#### Provided material
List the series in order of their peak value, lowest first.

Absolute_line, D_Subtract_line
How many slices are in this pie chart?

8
==
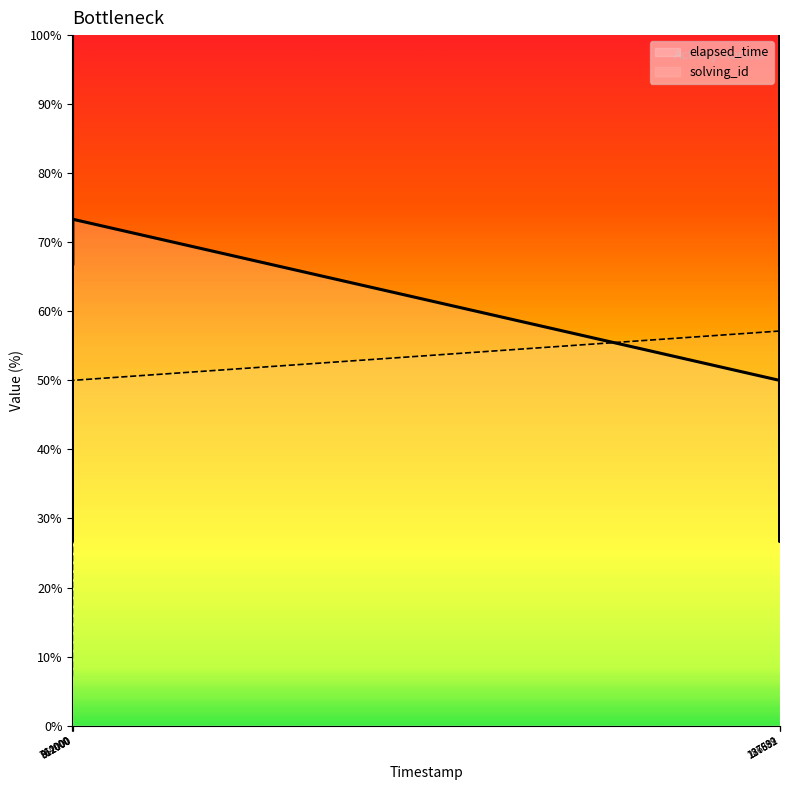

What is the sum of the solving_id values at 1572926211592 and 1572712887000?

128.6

#### Task details
Report each line of the items above that contains the word "this", copying every such line in full.

#### Exercise solution
How many slices are in this pie chart?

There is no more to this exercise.